Vaira Vike-Freiberga, President of Latvia, to Romano Prodi, President of the European Commission: a letter sent from Riga on 3 September 2002

02.12.2014. 19:09

Vaira Vike-Freiberga, President of Latvia, to Romano Prodi, President of the European Commission: a letter sent from Riga on 3 September 2002


Vaira Vike-Freiberga, President of Latvia, to Romano Prodi, President of the European Commission: a letter sent from Riga on 3 September 2002

"As the EU accession negotiations of Latvia and several other candidate countries draw to a close, only a few months now separate us from the historic moment of enlargement.

The candidate countries and the European Union must still agree on several important issues if the enlargement process is to occur in the time frame that has been foreseen. Undoubtedly, the budgetary aspects and financing of agriculture are among the most important issues. Latvia is confident and hopeful that the EU member states will abide by the commitments they undertook in Seville, and that they will forge a common position on these principles by the beginning of November.

However, the primary attention of the Latvian public, and particularly the Latvian farming community, is focused on the issue of quotas and other market supply measures. These issues will have a decisive effect on stabilising Latvia-s agricultural sector and securing the future of its farmers.

The interests of our continent-s farming communities have great symbolic significance for all European countries. For centuries, Latvian society has had a traditionally close attachment to farming. During seven hundred years of foreign rule, Latvian farmers served as the principal custodians of the Latvian language, culture and traditional values. Following Latvia-s declaration of independence in 1918, agricultural production provided the economic foundation for solidifying Latvia-s statehood in the 1920s and 1930s. By the outset of the Second World War, Latvia-s agricultural potential had matched that of Denmark.

However, few countries can refer to such a bitter and humiliating history as that experienced by Latvia-s farming community during five decades of Soviet occupation. The 1940s were marked by the forced nationalisation of private land and the imposition of a collective, state-run agricultural production system. Latvia-s agriculture suffered from this dramatic change and so did the country-s farmers, of whom hundreds of thousands were deported to Siberia.

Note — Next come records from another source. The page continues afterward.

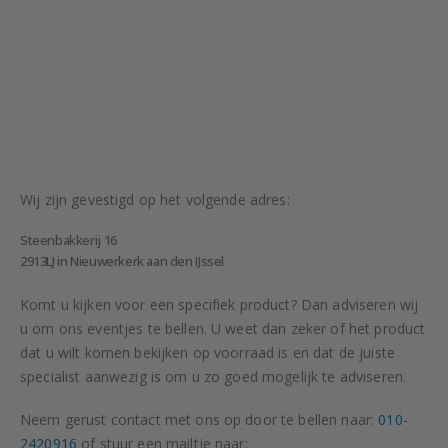
Wij zijn gevestigd op het volgende adres:
Steenbakkerij 16
2913LJ in Nieuwerkerk aan den IJssel
Komt u kijken voor een specifiek product? Dan adviseren wij
u om ons eventjes te bellen. U weet dan zeker of het product
dat u wilt komen bekijken op voorraad is en dat de juiste
specialist aanwezig is om u zo goed mogelijk te adviseren.
Neem gerust contact met ons op door te bellen naar:
010-
2420916
of stuur een mailtje naar:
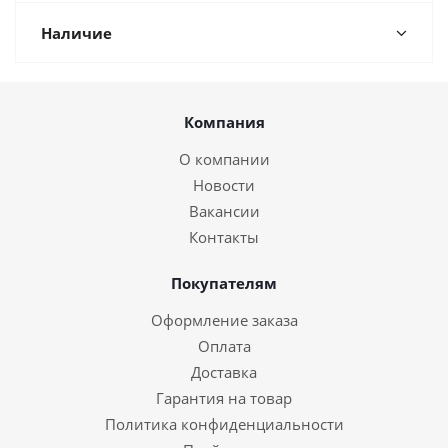
Наличие
Компания
О компании
Новости
Вакансии
Контакты
Покупателям
Оформление заказа
Оплата
Доставка
Гарантия на товар
Политика конфиденциальности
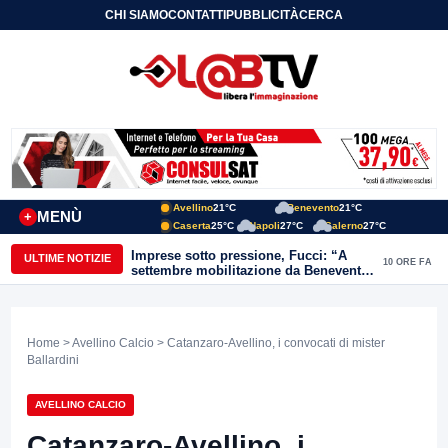
CHI SIAMO
CONTATTI
PUBBLICITÀ
CERCA
Avellino
21°C
Benevento
21°C
MENÙ
+
Caserta
25°C
Napoli
27°C
Salerno
27°C
Imprese sotto pressione, Fucci: “A
ULTIME NOTIZIE
10 ORE FA
settembre mobilitazione da Benevento
e Avellino”
Home
>
Avellino Calcio
> Catanzaro-Avellino, i convocati di mister
Ballardini
AVELLINO CALCIO
Catanzaro-Avellino, i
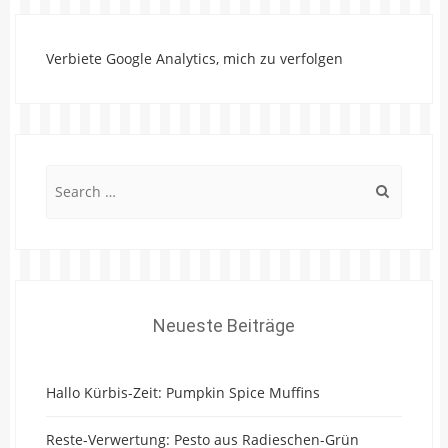
Verbiete Google Analytics, mich zu verfolgen
Search
for:
Neueste Beiträge
Hallo Kürbis-Zeit: Pumpkin Spice Muffins
Reste-Verwertung: Pesto aus Radieschen-Grün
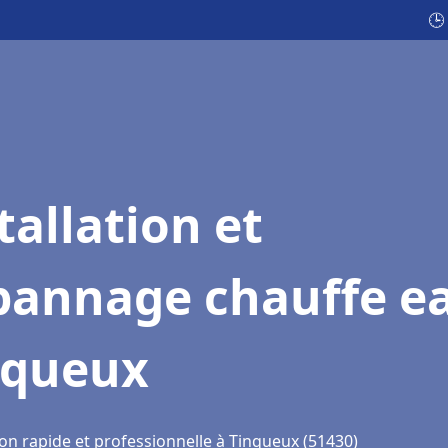
🕒
tallation et
pannage chauffe e
nqueux
ion rapide et professionnelle à Tinqueux (51430)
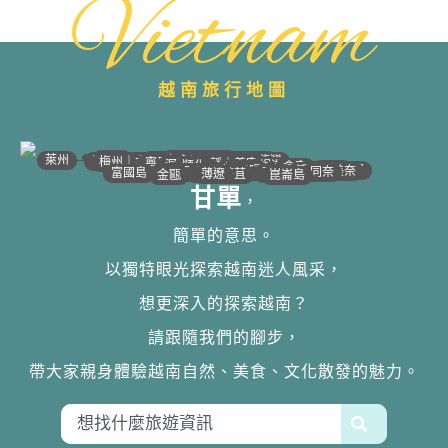
Vietnam
越南旅行地圖
•
•
•
•
•
•
•
•
•
•
•
•
•
•
•
•
•
•
•
•
•
•
•
•
•
•
•
•
•
河江｜高平
•
沙壩
•
太原
•
萊州
宣光
北江｜北寧
•
•
•
安沛｜木江界
下龍灣
河內
海防｜海洋
梅州｜木州
南定｜清化
寧平
河靜｜義安
洞海
順化
峴港
會安
歸仁
邦美蜀
芽莊｜潘郎
大叻
平陽
潘切｜美奈
西寧
胡志明
同奈
頭頓
美萩
富國島
芹苴
迪石
薄遼
金甌
崑崙島
甘單
，
簡單的意思。
以獨特眼光探索越南迷人風采，
想更深入的探索越南？
請跟隨我們的腳步，
帶大家親身體驗越南自然、美食、文化散發的魅力。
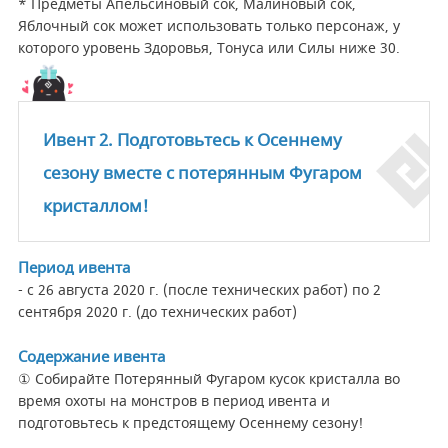
* Предметы Апельсиновый сок, Малиновый сок,
Яблочный сок может использовать только персонаж, у
которого уровень Здоровья, Тонуса или Силы ниже 30.
Ивент 2. Подготовьтесь к Осеннему
сезону вместе с потерянным Фугаром
кристаллом!
Период ивента
- с 26 августа 2020 г. (после технических работ) по 2
сентября 2020 г. (до технических работ)
Содержание ивента
① Собирайте Потерянный Фугаром кусок кристалла во
время охоты на монстров в период ивента и
подготовьтесь к предстоящему Осеннему сезону!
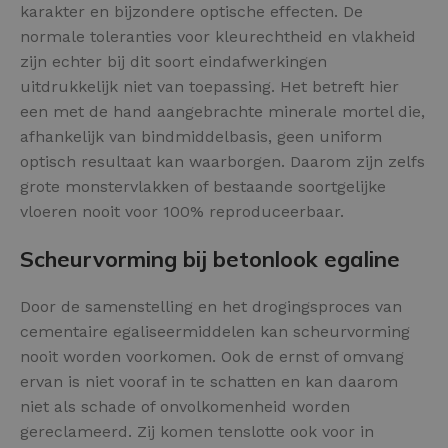
karakter en bijzondere optische effecten. De
normale toleranties voor kleurechtheid en vlakheid
zijn echter bij dit soort eindafwerkingen
uitdrukkelijk niet van toepassing. Het betreft hier
een met de hand aangebrachte minerale mortel die,
afhankelijk van bindmiddelbasis, geen uniform
optisch resultaat kan waarborgen. Daarom zijn zelfs
grote monstervlakken of bestaande soortgelijke
vloeren nooit voor 100% reproduceerbaar.
Scheurvorming bij betonlook egaline
Door de samenstelling en het drogingsproces van
cementaire egaliseermiddelen kan scheurvorming
nooit worden voorkomen. Ook de ernst of omvang
ervan is niet vooraf in te schatten en kan daarom
niet als schade of onvolkomenheid worden
gereclameerd. Zij komen tenslotte ook voor in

Due to this negative historic experience, the widely hated collective farming system was completely dismantled following the restoration of Latvia-s independence in 1991, and the complete restitution of private property to its pre-war owners and their heirs took place. No other Central and Eastern European candidate country went through with such dramatic changes as the three Baltic States.

Despite the original enthusiasm that accompanied this agricultural reform, the majority of Latvian farmers faced new hardships. Due to the lack of modern production means and access to financing, a large number of agricultural holdings were restricted to subsistence farming. Although important in terms of volumes of production, this subsistence sector was poorly reflected in official statistics. The statistical discrepancies were amplified by the government-s policies of relieving the tax burden on small agricultural holdings and by the application of simplified accountancy procedures.

Soon after Latvia-s agricultural sector began to show the first signs of recovery, it was severely hit, in 1998, by the onset of the Russian financial crisis. The traditional Russian market for Latvian agricultural products was lost almost completely, and Latvia-s agricultural output sharply decreased.

These specific factors have so far not found proper reflection by the European Union in its accession talks with Latvia on agriculture. Consequently, a serious issue of contention has emerged in our negotiations. Despite the difficulties that Latvian agriculture has experienced in the past decade, the EU-s proposed production quotas for Latvia fall well below Latvia-s current levels of production. If this situation is not corrected, then according to the current EU proposal on production quotas, Latvia will be obliged to import such products as milk, which has always been a traditionally local product produced in abundance here. Such an eventuality would increase the risk of generating an unfavourable perception of the European Union to Latvian farmers and to the public in general. Latvians, who have a painful historic past of foreign domination, might once again get the feeling of not being listened to.

Such a perception would be in a sharp contrast to the positive experience that Latvia has so far enjoyed in its accession negotiations, during which the European Commission has always found satisfactory solutions for Latvia-s concerns. We remain confident that the national interests of Latvia, as a small country, will not be ignored in this decisive phase of negotiations."